In the decade of the seventies, the prominence of Emiliano Zapata as the heroic image of the Mexican Revolution has continued to grow. In both the popular literature and serious historical work the Zapatistas and Zapata are portrayed as representatives of a vaguely defined mass search for “justice.” The contributions of Newell and León-Portilla are in part a prolongation of that trend, but León-Portilla has introduced an important revision of the long-standing picture of the southern caudillo.
In his analysis of two Náhuatl Zapatista proclamations found in caja twenty-nine of the thirty-one-box Archivo Histórico Zapata at UNAM, León-Portilla makes a telling case for the agrarista Zapata and the leadership of his movement as Náhuatl speakers appealing to peasants in Mexico, Morelos, Puebla, and Tlaxcala in their native tongue. He cites eyewitness testimonies to Náhuatl utterances by the suriano and to recruitment talks delivered by him and his confederates to the ciudadanos of pueblos occupied by his army when on the march. León-Portilla argues his case convincingly, citing census reports that more than 35 percent of the Morlense population was still “Indian” in 1921 and that three Morelos municipio districts retained more than 50 percent Náhuatl speakers as recently as 1940. These findings are careful, even understated, and confirm my own linguistic data, obtained via National Agrarian Commission field reports.
In recognizing the bilingual nature of the Zapatista army and movement, León-Portilla goes far toward demonstrating rather than simply declaring the Zapatista base in the countryside masses. Unfortunately, few Náhuatl Zapatista documents exist. Indeed, the only ones found thus far were precipitated by the crisis that developed after the killing of Tlaxcalan agrarista Domingo Arenas. In April 1918, Zapata tried to recruit Arenas’s Tlaxcalan followers to his banner. The two manifestos join Náhuatl maps in the National Archive and the Archivo Agrario of the National Agrarian Commission in revealing the collective consciousness of the rural masses, the level of their participation in the revolutionary process, their opposition to the great estate, and continuing opposition to outside authority.

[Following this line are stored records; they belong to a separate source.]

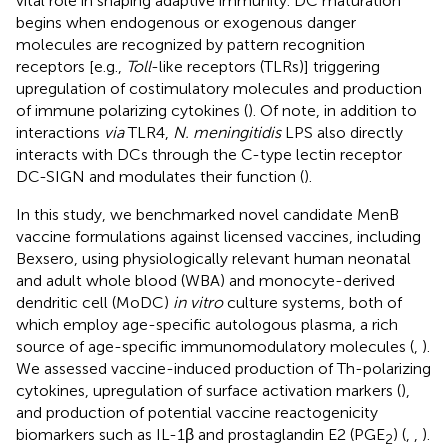
vital role in shaping adaptive immunity. DC maturation
begins when endogenous or exogenous danger
molecules are recognized by pattern recognition
receptors [e.g.,
Toll
-like receptors (TLRs)] triggering
upregulation of costimulatory molecules and production
of immune polarizing cytokines (
). Of note, in addition to
interactions
via
TLR4,
N. meningitidis
LPS also directly
interacts with DCs through the C-type lectin receptor
DC-SIGN and modulates their function (
).
In this study, we benchmarked novel candidate MenB
vaccine formulations against licensed vaccines, including
Bexsero, using physiologically relevant human neonatal
and adult whole blood (WBA) and monocyte-derived
dendritic cell (MoDC)
in vitro
culture systems, both of
which employ age-specific autologous plasma, a rich
source of age-specific immunomodulatory molecules (
,
).
We assessed vaccine-induced production of Th-polarizing
cytokines, upregulation of surface activation markers (
),
and production of potential vaccine reactogenicity
biomarkers such as IL-1β and prostaglandin E2 (PGE
) (
,
,
).
2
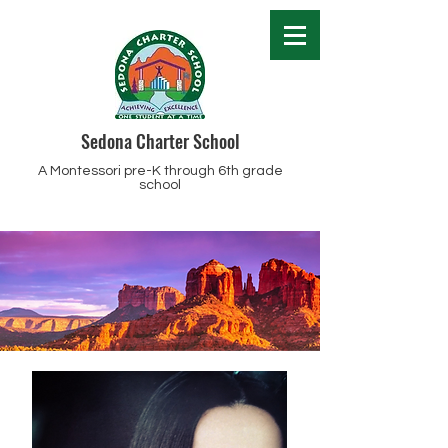
Sedona Charter School
A Montessori pre-K through 6th grade
school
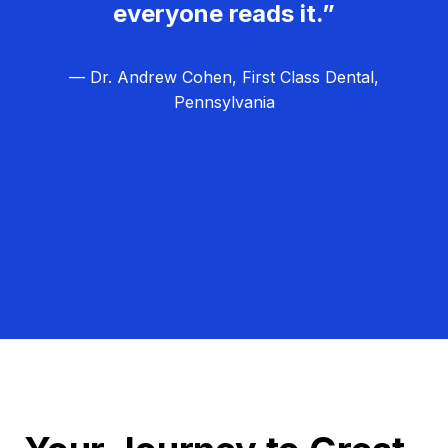
everyone reads it.”
— Dr. Andrew Cohen, First Class Dental,
Pennsylvania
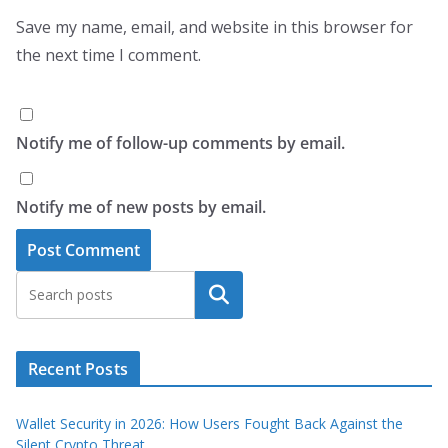
Save my name, email, and website in this browser for
the next time I comment.
Notify me of follow-up comments by email.
Notify me of new posts by email.
Search
Recent Posts
Wallet Security in 2026: How Users Fought Back Against the
Silent Crypto Threat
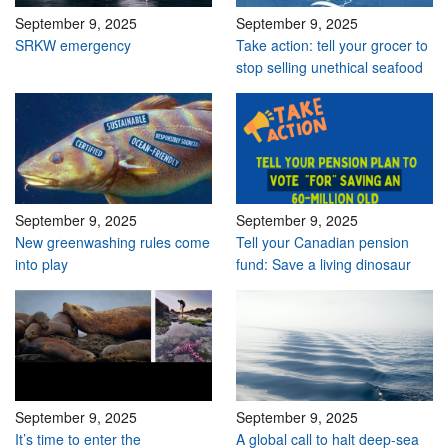
September 9, 2025
September 9, 2025
SRKW emergency
Take action: tell your grocer to
stop selling unethical seafood
September 9, 2025
September 9, 2025
New greenwashing rules come
Tell your Canadian pension
into play
fund: Save a living dinosaur
September 9, 2025
September 9, 2025
It’s time to enter the
A global call to halt deep-sea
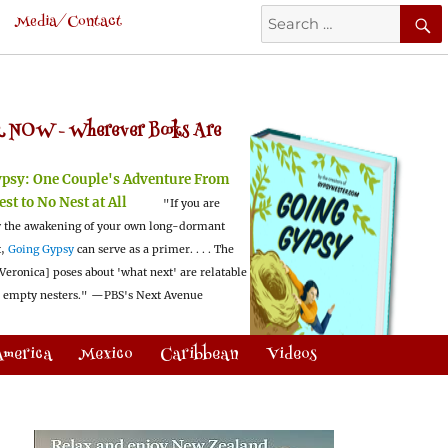
Search
Media/Contact
for:
 NOW -
Wherever Books Are
ypsy:
One Couple's Adventure From
est to No Nest at All
"If you are
 the awakening of your own long-dormant
t,
Going Gypsy
can serve as a primer. . . . The
Veronica] poses about 'what next' are relatable
l empty nesters."
—PBS's Next Avenue
America
Mexico
Caribbean
Videos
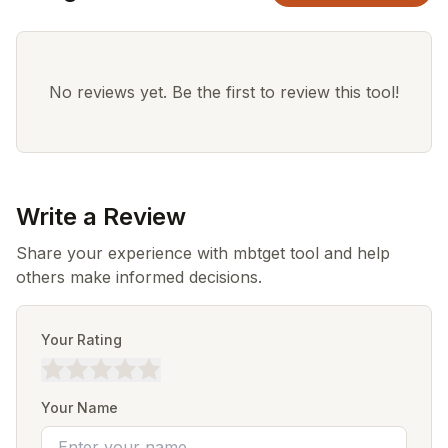
No reviews yet. Be the first to review this tool!
Write a Review
Share your experience with mbtget tool and help
others make informed decisions.
Your Rating
Your Name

Mr. Newell has written a story without footnotes (aside from the appendix), intended for popular consumption. It is very much in the romantic tradition of Zapatana. There is little here that we did not already know and some disconcerting errors of fact (e.g., Tenochtitlán was not the Toltec capital—p. 161), but one must applaud the continuing interest in and support of Mexican history by the Cienfuegos Press.